Right-Wing Media Org Is Crowdfunding to Distort Obama's Record on Coal

The solicitation doesn't explain why a wealthy organization like the MRC -- which raised more than $15 million in 2015 -- can't pony up a measly $15,000 to edit and promote footage they've already shot.
This post was published on the now-closed HuffPost Contributor platform. Contributors control their own work and posted freely to our site. If you need to flag this entry as abusive, send us an email.
Coal waits to be among the last shipments to be loaded on train cars to depart the Hobet mine in Boone County, West Virginia, U.S. May 12, 2016. To match Special Report USA-COAL/HOBET REUTERS/Jonathan Ernst
Coal waits to be among the last shipments to be loaded on train cars to depart the Hobet mine in Boone County, West Virginia, U.S. May 12, 2016. To match Special Report USA-COAL/HOBET REUTERS/Jonathan Ernst

The right-wing Media Research Center is getting into the crowdfunding business, setting up a Kickstarter page to raise $15,000 for "completing the production and marketing" of a "short documentary" about "the devastating human toll of the EPA's war on coal," to be called "Collateral Damage." Here's the pitch:

Several months ago, MRCTV sent a camera crew to the southern counties of West Virginia to document the impact of the EPA regulations on the coal industry and the local communities that have historically relied on it for survival. What the team found was devastating.

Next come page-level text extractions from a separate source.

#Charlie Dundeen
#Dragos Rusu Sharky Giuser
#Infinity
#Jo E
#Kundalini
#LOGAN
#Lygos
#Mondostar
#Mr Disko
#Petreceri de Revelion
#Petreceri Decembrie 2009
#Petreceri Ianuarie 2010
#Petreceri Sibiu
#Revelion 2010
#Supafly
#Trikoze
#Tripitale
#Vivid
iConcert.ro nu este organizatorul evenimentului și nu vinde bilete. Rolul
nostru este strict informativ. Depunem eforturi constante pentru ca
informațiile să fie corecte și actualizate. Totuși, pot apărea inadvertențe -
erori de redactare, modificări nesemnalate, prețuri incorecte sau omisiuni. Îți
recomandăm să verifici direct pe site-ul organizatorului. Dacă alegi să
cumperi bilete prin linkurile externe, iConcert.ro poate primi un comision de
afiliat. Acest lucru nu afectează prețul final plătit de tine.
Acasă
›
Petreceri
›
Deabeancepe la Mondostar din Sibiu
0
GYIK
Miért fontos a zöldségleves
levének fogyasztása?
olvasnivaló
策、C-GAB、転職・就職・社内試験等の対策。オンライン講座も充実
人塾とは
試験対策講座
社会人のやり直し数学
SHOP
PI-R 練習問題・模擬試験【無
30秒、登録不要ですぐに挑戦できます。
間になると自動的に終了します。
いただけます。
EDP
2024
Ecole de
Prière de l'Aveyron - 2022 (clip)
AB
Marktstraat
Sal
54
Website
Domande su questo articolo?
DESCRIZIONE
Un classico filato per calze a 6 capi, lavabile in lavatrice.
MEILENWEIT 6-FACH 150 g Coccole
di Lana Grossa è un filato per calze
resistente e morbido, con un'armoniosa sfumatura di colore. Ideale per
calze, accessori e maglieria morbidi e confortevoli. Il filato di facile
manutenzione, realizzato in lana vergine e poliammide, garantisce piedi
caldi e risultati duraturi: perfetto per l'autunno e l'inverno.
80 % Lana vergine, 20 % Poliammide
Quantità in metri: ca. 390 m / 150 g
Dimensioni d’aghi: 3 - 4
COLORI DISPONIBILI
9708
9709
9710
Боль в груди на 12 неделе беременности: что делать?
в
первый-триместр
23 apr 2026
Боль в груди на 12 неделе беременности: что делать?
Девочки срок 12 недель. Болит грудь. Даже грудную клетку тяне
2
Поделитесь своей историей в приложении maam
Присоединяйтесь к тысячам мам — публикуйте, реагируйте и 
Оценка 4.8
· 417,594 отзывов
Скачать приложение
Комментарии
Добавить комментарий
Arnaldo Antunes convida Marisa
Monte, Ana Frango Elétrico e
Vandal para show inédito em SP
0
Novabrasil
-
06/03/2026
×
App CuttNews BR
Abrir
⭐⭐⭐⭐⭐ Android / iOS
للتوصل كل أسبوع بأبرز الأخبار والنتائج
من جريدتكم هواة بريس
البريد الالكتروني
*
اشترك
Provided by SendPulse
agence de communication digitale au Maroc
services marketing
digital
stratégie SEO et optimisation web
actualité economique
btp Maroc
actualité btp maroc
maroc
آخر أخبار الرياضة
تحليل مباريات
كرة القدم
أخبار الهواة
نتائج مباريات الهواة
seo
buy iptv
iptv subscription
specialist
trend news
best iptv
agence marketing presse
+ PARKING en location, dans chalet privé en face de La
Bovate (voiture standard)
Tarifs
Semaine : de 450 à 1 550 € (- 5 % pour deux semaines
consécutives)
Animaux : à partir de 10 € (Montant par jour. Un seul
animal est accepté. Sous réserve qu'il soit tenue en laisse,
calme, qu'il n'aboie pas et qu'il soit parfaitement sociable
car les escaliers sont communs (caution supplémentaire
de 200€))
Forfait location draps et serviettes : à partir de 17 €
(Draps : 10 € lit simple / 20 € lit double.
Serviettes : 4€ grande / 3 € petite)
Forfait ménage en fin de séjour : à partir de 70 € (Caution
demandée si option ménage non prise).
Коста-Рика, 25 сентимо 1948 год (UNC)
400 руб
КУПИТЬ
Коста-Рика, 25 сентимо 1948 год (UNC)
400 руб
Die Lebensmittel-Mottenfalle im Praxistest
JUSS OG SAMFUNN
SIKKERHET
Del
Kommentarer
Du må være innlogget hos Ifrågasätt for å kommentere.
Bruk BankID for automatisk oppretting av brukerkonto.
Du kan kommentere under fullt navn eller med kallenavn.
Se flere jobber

The effect of shuttered coal mines and the loss of thousands of coal jobs has trickled down into nearly every facet of these communities, crippling local businesses, destroying the housing market and forcing desperate families from their homes. Thousands are without work, while still thousands more live under the constant threat of job loss and bankruptcy. Local charities struggle to meet the needs around them, only to be quickly overwhelmed. While the media are focusing on "climate change," hardworking Americans are left to wonder how they will keep the lights on in a house they're struggling to hold on to.

Through a compelling series of up-close footage and brutally honest interviews, "Collateral Damage" will expose in stark detail the real, human impact of President Obama's promised and delivered assault on the coal industry, and on the hardworking Americans and their families in Central Appalachia.

This is a true American story about real American people. And we need more Americans like you to help us get it out.

The solicitation doesn't explain why a wealthy organization like the MRC -- which raised more than $15 million in 2015 -- can't pony up a measly $15,000 to edit and promote footage they've already shot.

And it looks like this documentary will be on the dishonest side. In the trailer -- which frames President Obama and his EPA as the sole source of misery in coal-mining country -- there's a clip of Obama saying, "You know, the irony is that what's actually hurt coal is not any EPA rules." That clip is cut off abruptly.

Why? Because Obama's full statement under mines the entire premise of the MRC's film. Here's the full statement by Obama, with the tiny snippet the MRC used in bold:

You know, the irony is that what's actually hurt coal is not any EPA rules as much as it is any really cheap natural gas that has come from fracking, a new technology that we developed that allowed the United States to become the leading producer of natural gas in the world. And those gas-fired plants -- natural gas-fired plants are now so much more efficient that even if there were no rules whatsoever, coal would be replaced by natural gas in terms of generating electricity. Natural gas is a little cleaner than coal, and what we are saying in the same way that natural gas has replaced a lot coal-fired plants, well, let's see if we can get that same kind of progress on solar and wind and, you know, hydro and other clean energies that are sustainable over the long term.

And what we to then do is invest in those communities that used to have a lot of coal miners, which was a tough, dirty job. Let's retrain them so that they're the ones who are installing wind turbines. Let's retrain them so they are getting jobs in the solar industry. And that's the nature of American innovaton and American change. We used to have a lot of folks who worked on farms. Farms became really efficient here in the United States, and what we did then is said, let's set up public schools and let's set up community colleges and land-grant colleges and let's have them work in the factories. And then now we're having them work in the digital world.

And you know, we can't abandon those communities, and there's still some market for coal. And I'm still investing, by the way, in technologies that could potentially pull the carbon out of coal so that -- there's a lot of coal here in the United States as there is in China and India. If we could figure out a way to do that cleanly, that should be part of our smart energy mix. But we can't stand still. America never has, it never will.

So it's not the EPA who's the only villain here, or even the main one -- it's also fracking, something conservatives like the MRC have championed. And Obama has not maliciously abandoned coal miners -- he supports retraining them for new jobs. Somehow, we doubt that retraining will get mentioned in the MRC's film.

Also, apparently nobody has told the MRC that Obama is not running for re-election, so bashing him seems rather pointless.

It looks like the only "collateral damage" we'll actually be seeing from the MRC is to the truth.